Community comes together to deliver good nights’ sleep to Wood County families in need

Crista Metzger-Leady connected community partners to help provide beds for Wood County families in need.

By JULIE CARLE

BG Independent News

Some Wood County families are sleeping better at night thanks to a community effort that recently delivered 20 new beds.

Crista Metzger-Leady, a family coach for Mercy Health, spends a lot of time listening to families in need and helping connect them to necessary resources in the community.

One of the first families she worked with had been on a waiting list for a bigger apartment for three years. When the mother and her children were finally ready to move, the local nonprofit Let’s Build Beds provided twin beds for her younger children. However, her 10-year-old son was too big for the twin-sized beds the organization provides.

Metzger-Leady discovered there is a significant gap when it comes to providing adult-sized beds for families in need.

“I looked for resources for bigger beds for him and also for another mom who was sleeping on a couch,” she said. “But there are no programs for adult-sized beds, unless you are an adult with a documented disability, then there is a program for that.”

 She heard a tip about a person in Lucas County who had been successful getting adult beds by reaching out directly to mattress companies.

With suggestions of who and what to write, Metzger-Leady decided to try. “The worst they can say is no, and I’m no further behind than when I started,” she said. “I wrote a letter to Temper-Sealy in May, essentially begging them to donate some beds or to point me in the right direction. I was fully expecting a ‘no.’”

Months passed, and she figured that when she hadn’t heard anything by September, it wasn’t going to happen.

Out of the blue, in early November, Metzger-Leady got her answer—20 king- and queen-sized beds would be donated for the local families in need. The mattresses were delivered to the Wood County Board of Developmental Disabilities on Nov. 10.

The donated mattresses were a true godsend, she said, but admitted the donation also created a few logistical nightmares.

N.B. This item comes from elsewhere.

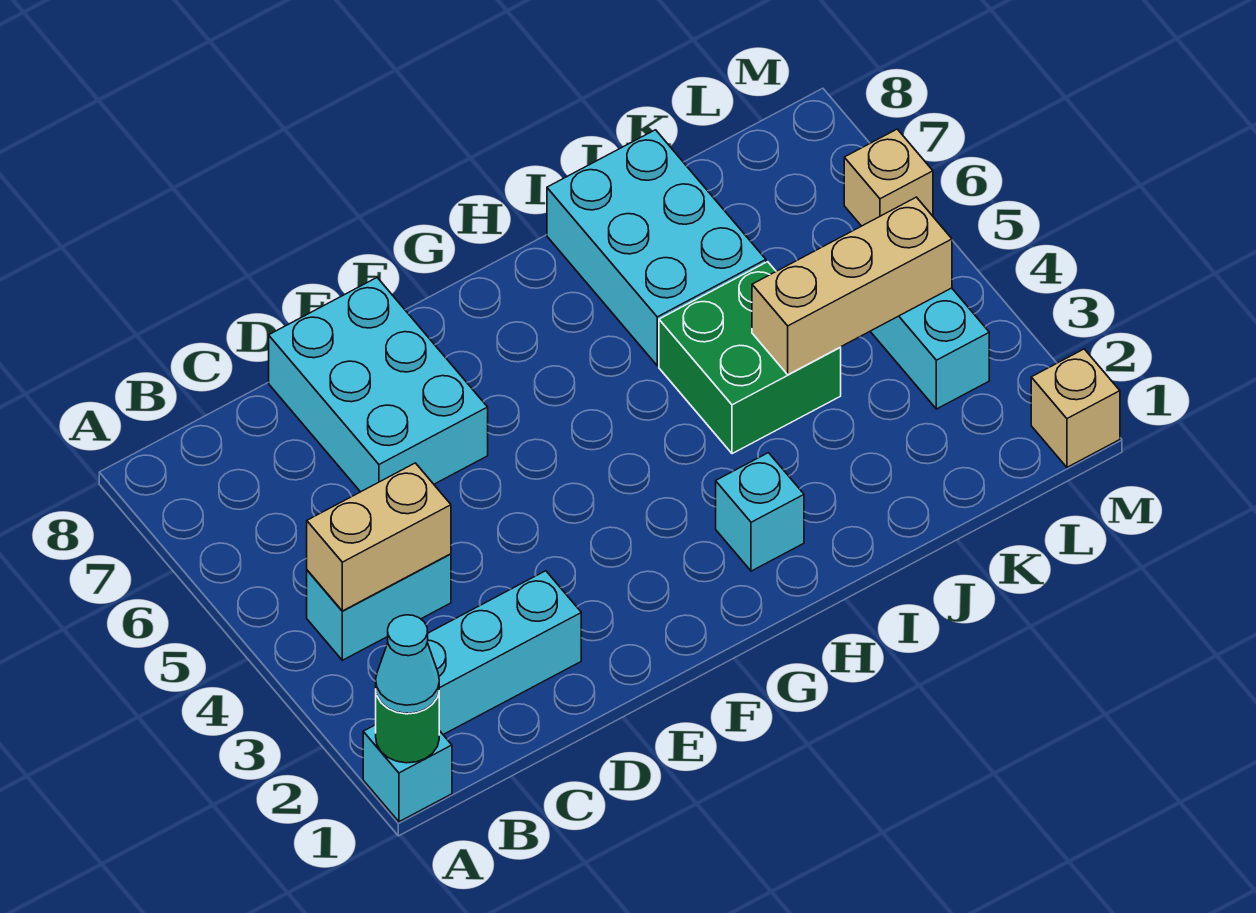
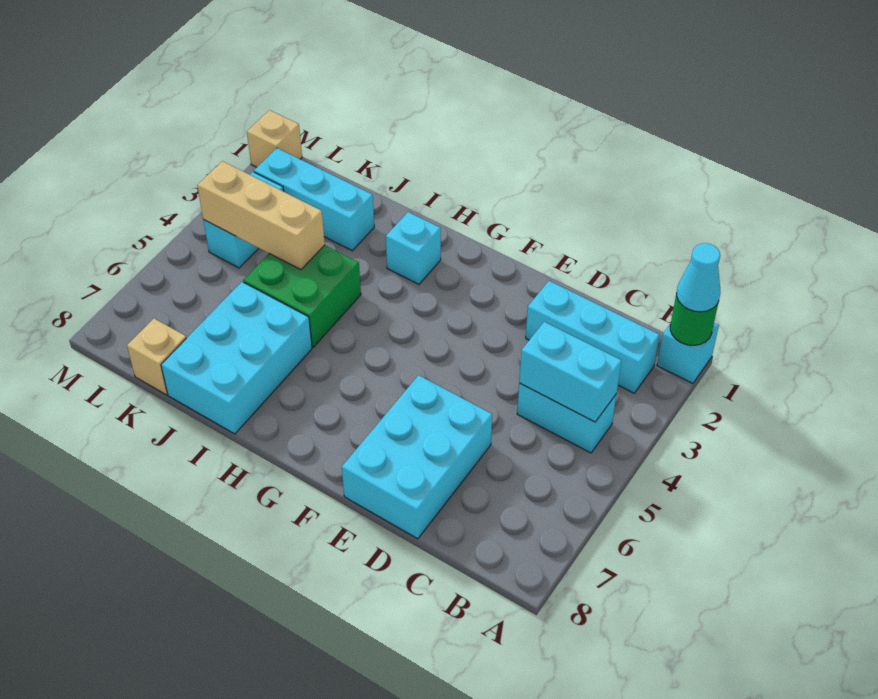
tan 1x2 brick [307,463,451,611] -> cyan 1x2 brick [519,322,622,422]
none -> cyan 1x3 brick [254,148,374,251]
tan 1x1 brick [844,129,933,226] -> tan 1x1 brick moved to [127,319,186,395]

Many of the families on her list didn’t have a pickup truck or a car, “because transportation is a barrier with a lot of my families,” she said.

“I had to figure out how I was going to deliver the mattresses to the families that couldn’t pick them up,” she said. “I was venting to a friend, ‘How am I going to do this? I’m going to have to borrow my dad’s tractor-trailer.’ I had a million plans.”

The friend had a friend who works for the Perrysburg Penske Truck Rental. She connected her with the coordinator, “who gave me a truck for free,” Metzger-Leady said. “They covered the insurance; I just had to put gas in it.”

The next obstacle came when she put out a call for “strong people” to help her with the deliveries to 10 families. “I put it on social media and didn’t get any volunteers,” she said. “I just decided I could do it myself.”

She showed up at the WCBDD with the donated truck. “The maintenance department was so kind and unloaded everything.”

When Melissa Coe, the director of WCBDD’s Family and Children First Council, heard that Metzger-Leady was planning to handle the deliveries, Coe dropped everything to help.

“What other county could you find an FCFC director that would be like, ‘I’ll help you move mattresses into strangers’ homes today. And that’s exactly what she did,” Metzger-Leady said about Coe’s willingness to help. “Wood County has a unique and powerful sense of community, where people and organizations readily collaborate to solve problems.”

She called it “a full circle moment” to have a community come together to successfully deliver beds to families she knew were in need, including one family whose case she had kept in mind even though she had closed the case a year ago.

“I’m one person who wrote an email and then asked the right people if they wanted to be part of this thing, and a whole village came together,” she said about how her single action snowballed into a successful communitywide effort.

“It feels like a lot of luck and little blessings of knowing the right people that all just kind of squished together. And it was a good day.”